By Jill R. Aitoro
March 5, 2008
A June 2007 network intrusion at the Pentagon resulted in the theft of
an "amazing amount" of data, and the incident remains a national
security concern, a top Defense Department technology official said this
The Office of the Secretary of Defense detected malicious code in
various portions of its network infrastructure while consolidating
information technology resources in the middle of last year. Over the
course of two months, the code infiltrated multiple systems, culminating
in an intrusion that created havoc by exploiting a vulnerability in
Microsoft Windows, said Dennis Clem, OSD's chief information officer.
During the attack, spoofed e-mails containing recognizable names were
sent to OSD employees. When they opened the messages, user IDs and
passwords that unlocked the entire network were stolen; as a result,
sensitive data housed on Defense systems was accessed, copied and sent
back to the intruder.
"This was a very bad day," said Clem during a panel discussion at the
Information Processing Interagency Conference  Tuesday.
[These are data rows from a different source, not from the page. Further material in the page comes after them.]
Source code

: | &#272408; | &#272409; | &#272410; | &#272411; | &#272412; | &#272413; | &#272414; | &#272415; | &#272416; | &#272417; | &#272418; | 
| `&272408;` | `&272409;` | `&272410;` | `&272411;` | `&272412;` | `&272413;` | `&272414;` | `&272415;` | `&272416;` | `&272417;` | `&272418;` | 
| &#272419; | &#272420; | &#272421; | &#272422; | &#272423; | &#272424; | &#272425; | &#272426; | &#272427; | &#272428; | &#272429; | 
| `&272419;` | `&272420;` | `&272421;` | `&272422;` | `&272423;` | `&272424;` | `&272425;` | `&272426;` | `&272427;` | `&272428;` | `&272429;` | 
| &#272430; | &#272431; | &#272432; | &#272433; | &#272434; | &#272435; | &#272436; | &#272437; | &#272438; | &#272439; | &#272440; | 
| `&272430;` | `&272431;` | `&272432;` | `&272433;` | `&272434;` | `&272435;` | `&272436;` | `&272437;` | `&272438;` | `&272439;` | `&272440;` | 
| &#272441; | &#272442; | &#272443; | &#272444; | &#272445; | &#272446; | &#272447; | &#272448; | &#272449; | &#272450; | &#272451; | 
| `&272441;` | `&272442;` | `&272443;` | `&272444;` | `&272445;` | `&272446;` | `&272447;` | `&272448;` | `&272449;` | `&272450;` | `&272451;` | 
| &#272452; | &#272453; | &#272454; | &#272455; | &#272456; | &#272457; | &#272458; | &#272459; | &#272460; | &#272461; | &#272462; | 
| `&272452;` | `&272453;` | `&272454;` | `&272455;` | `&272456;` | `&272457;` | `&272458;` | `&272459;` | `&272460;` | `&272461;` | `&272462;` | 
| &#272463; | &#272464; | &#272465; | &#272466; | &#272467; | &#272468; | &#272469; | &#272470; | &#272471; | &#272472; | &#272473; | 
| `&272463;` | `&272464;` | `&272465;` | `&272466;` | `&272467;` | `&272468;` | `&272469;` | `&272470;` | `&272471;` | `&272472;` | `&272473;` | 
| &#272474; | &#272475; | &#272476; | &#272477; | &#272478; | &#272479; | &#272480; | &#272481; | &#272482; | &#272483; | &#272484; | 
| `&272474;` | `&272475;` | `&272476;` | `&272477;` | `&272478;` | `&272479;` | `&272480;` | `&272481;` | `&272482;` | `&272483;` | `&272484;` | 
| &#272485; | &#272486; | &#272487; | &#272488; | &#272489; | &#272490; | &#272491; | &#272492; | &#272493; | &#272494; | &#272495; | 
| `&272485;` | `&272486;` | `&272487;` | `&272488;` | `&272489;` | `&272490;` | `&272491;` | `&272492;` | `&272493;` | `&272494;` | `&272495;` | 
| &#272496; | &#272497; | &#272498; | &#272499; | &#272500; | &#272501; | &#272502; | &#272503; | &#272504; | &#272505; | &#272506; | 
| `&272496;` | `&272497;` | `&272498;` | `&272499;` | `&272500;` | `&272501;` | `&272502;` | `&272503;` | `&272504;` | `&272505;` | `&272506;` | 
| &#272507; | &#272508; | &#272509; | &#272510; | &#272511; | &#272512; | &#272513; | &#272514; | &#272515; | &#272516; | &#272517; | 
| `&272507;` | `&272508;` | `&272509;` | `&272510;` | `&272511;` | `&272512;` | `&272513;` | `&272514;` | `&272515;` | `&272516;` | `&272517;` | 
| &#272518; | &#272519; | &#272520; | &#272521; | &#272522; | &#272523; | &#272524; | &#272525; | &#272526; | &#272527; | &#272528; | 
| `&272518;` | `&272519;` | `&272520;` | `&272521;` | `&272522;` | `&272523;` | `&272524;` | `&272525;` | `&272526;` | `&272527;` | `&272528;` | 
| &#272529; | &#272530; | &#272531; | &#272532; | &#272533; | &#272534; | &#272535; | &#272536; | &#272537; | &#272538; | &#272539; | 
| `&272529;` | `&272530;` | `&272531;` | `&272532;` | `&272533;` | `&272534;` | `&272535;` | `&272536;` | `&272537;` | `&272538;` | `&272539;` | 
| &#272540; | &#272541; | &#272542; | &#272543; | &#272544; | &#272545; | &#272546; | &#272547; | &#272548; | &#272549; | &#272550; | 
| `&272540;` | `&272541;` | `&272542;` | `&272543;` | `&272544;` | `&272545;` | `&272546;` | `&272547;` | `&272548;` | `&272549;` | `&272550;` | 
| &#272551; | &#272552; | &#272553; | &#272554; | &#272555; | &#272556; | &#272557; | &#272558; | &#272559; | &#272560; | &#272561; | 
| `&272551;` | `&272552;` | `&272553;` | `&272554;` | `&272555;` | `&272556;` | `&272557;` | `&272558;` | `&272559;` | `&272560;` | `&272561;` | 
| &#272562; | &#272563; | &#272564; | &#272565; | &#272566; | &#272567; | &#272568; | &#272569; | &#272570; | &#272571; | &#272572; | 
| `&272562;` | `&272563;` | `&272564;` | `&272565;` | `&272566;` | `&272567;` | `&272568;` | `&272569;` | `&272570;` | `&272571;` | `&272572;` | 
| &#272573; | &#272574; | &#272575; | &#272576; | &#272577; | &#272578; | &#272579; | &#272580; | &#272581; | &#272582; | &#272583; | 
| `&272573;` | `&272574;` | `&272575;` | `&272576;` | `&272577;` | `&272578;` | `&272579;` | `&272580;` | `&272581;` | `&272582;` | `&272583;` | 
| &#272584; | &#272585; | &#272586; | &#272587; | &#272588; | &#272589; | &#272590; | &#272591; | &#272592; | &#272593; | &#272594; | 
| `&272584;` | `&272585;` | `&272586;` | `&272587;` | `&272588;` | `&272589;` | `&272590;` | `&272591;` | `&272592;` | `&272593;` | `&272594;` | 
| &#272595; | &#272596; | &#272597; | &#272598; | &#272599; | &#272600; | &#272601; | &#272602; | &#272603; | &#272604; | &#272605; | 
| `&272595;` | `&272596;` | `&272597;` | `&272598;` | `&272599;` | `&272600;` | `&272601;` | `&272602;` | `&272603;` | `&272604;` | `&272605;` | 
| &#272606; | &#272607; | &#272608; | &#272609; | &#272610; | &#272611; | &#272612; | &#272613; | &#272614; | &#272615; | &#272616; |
The breach
continues to pose a threat, he added. "We don't know when they'll use
the information they stole, [which was] an amazing amount, [including]
processes and procedures that will be valuable to adversaries."
Clem didn't give any indication that the source of the attack was
identified, nor did he provide details about what data was accessed. He
noted that the network used by the office of John Grimes, Defense CIO
and assistant secretary of networks and information infrastructure, is
maintained separately, and therefore was not compromised.
The portion of the network infrastructure under assault was shut down
soon after the attack was detected. Recovery, which took three weeks and
cost $4 million, involved the introduction of a new process of "checking
out" temporary IDs and passwords for access to the network, stricter
requirements about the use of common access cards for identity
verification, and introduction of digital signatures to ensure that
information comes from a valid source.
"It made a big difference" in securing the OSD network, which currently
gets 70,000 malicious attempts at access a day, Clem said.
"This was something that [I thought] would never happen to me," he said.
"Boy, was I wrong.... They're working hard, these people, and they're
after us all the time... . If you don't know your network, and you're
more of a policy CIO, you may find yourself in trouble."